But here I am! Because there's been a lot on my mind lately.
Today is our 7 year anniversary. And I don't have anything gooshy or lovey dovey to share. But I have been thinking a lot about being married for 7 years and about our infertility. It's been hard lately.
A year ago on our anniversary we were celebrating in Mesa and Vegas started another round of fertility treatments as soon as we got home. It had been a big break in treatments (since seeing the terrible specialist in Portland) and I was excited for what the year would bring. During that month's treatment cycle we did the water ultrasound and found Phyllis. Dang you Phyllis. Surgery was in April and then we started a fertility round the very next month in May. Which was no dice. Things got crazy when I switched jobs in June, signed our contract for building our house in July, and then Dustin got a new job in August and started it in September.
It was a wild summer and by the time things calmed down, we felt that it wasn't the right timing for treatments that fall. So we waited until winter. And things felt good again. So we did a monitored "timed intercourse" cycle that started the very end of December and boy was I surprised when I had FOUR follicles ready for ovulation. They asked if I wanted to proceed because there was a much higher chance of multiples and I said "bring it on!" Well, none of them took. So we did another round end of January and this time asked our family to fast with us. Because fertility treatments are hard. And emotional. And a financial burden. That round brought one perfectly ready follicle but again, no luck.

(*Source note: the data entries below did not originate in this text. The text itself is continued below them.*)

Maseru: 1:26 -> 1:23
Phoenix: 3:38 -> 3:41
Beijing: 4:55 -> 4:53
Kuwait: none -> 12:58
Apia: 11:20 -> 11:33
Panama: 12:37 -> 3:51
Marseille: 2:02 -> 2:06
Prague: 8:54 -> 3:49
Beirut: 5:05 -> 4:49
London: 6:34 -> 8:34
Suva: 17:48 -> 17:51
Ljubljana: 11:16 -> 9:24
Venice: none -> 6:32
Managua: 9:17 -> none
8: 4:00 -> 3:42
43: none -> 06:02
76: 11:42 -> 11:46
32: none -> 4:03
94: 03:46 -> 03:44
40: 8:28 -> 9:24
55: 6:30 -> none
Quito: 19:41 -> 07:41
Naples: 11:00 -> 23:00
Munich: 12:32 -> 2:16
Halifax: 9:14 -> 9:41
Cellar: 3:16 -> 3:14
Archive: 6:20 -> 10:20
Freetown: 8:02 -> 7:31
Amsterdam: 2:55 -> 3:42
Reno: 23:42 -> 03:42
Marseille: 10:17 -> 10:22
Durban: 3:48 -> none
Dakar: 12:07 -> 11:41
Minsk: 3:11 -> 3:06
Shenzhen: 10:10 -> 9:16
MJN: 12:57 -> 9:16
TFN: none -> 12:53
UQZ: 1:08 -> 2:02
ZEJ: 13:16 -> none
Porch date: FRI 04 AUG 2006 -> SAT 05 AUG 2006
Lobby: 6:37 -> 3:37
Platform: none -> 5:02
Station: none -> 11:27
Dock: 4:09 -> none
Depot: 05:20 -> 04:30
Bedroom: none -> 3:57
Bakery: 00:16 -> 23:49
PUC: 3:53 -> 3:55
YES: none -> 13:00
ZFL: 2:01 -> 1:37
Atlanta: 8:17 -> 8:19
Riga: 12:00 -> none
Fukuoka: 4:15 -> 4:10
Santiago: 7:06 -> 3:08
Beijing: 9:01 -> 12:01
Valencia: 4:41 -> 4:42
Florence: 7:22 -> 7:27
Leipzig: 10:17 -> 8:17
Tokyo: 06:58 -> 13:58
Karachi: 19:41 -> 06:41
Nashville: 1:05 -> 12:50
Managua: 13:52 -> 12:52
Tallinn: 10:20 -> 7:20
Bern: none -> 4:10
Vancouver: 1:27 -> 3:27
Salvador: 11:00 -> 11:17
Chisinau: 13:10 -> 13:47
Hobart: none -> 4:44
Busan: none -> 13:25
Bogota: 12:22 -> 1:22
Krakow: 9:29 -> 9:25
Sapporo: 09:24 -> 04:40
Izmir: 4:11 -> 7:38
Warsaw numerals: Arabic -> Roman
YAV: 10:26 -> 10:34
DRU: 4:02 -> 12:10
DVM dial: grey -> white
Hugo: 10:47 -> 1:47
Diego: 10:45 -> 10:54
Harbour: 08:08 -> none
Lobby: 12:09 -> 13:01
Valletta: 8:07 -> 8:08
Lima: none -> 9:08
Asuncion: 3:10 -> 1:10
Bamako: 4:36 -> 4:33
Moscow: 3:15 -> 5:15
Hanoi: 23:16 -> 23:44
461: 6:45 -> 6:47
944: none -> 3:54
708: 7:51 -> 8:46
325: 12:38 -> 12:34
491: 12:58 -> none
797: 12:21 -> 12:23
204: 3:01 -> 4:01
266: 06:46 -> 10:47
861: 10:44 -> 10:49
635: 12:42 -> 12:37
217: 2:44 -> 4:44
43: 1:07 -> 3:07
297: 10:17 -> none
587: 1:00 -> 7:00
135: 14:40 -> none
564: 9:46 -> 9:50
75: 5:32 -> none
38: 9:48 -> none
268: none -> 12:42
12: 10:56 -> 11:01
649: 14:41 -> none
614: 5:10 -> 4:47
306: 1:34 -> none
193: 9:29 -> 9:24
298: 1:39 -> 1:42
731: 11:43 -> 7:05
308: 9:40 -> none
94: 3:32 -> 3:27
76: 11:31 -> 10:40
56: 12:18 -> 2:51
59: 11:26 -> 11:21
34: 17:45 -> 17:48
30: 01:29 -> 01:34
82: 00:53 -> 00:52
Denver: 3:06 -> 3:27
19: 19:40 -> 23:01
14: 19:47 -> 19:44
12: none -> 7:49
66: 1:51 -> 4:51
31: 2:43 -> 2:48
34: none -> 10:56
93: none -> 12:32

Of course in the middle of this cycle, the {crap} hit the fan. Our house will be ready in April and our down payment will be due. We did our taxes and turns out when you start making twice as much money as before (with two incomes vs one that we had had for so long while Dustin was in school), you have to change your tax exemptions or you owe (and you owe a lot). Again, due mid April. And then Dustin ruptured his Achilles playing basketball. Thankfully we didn't have to do surgery, saving us over $3000 that would also most likely be due in April, but it was still an added expense. Proof once again that things come in 3's.
So with all that was going on, I didn't feel like we could continue treatments at this time. Which sucks.
I distinctly remember when we were first trying to get pregnant, I had a conversation with a coworker who told me her sister finally adopted after trying to get pregnant for 7 years. And I thought to myself, "there's NO WAY I would wait that long to adopt!" Well guess what. It's been about 7 years. And guess what. Adoption isn't even on our radar. I know people are trying to be nice and friendly when they hear our story and then immediately ask if we are going to adopt, but it drives me crazy. I have nothing against adoption, but it has NEVER felt right. And with how hard adoption is, I can't feel good about investing that much emotionally and financially for something that doesn't feel right. You gotta be in the right mindset and I'm not. I'm so open about our infertility so I'd be open about our adoption plans too. So please. If you're wanting to ask, don't. And if we are going to adopt, I promise I'll let you know.
I wish I could say that I knew exactly what the plan is, but I don't. I'm tired of trying and failing. I'm tired of getting my hopes up on a good cycle only for the news to be bad. I'm tired of having to defend myself when people ask why we don't have kids or when we're going to start our family. It's hard guys. And I don't think I can emotionally handle it anymore. So I think I'm taking a break. A break from fertility treatments. At least for a little while. A break to work on myself and finding my zen. To find inner peace and really figure out what we're supposed to do. I know we're supposed to have a family, I just don't know when or how. We'll figure it out. And until then, I will work on me. Because that's all I can control. And because I need to be happy and willing to accept whatever the answer is.
So happy 7 years to us. To all we've gone through and all we will continue to go through in the next 7 years. It's not always easy but I'm so grateful that at the end of the day, I have my best friend and lover with me. And if it's just us forever, I can probably be ok with that. Because I really like him. And he makes me happy.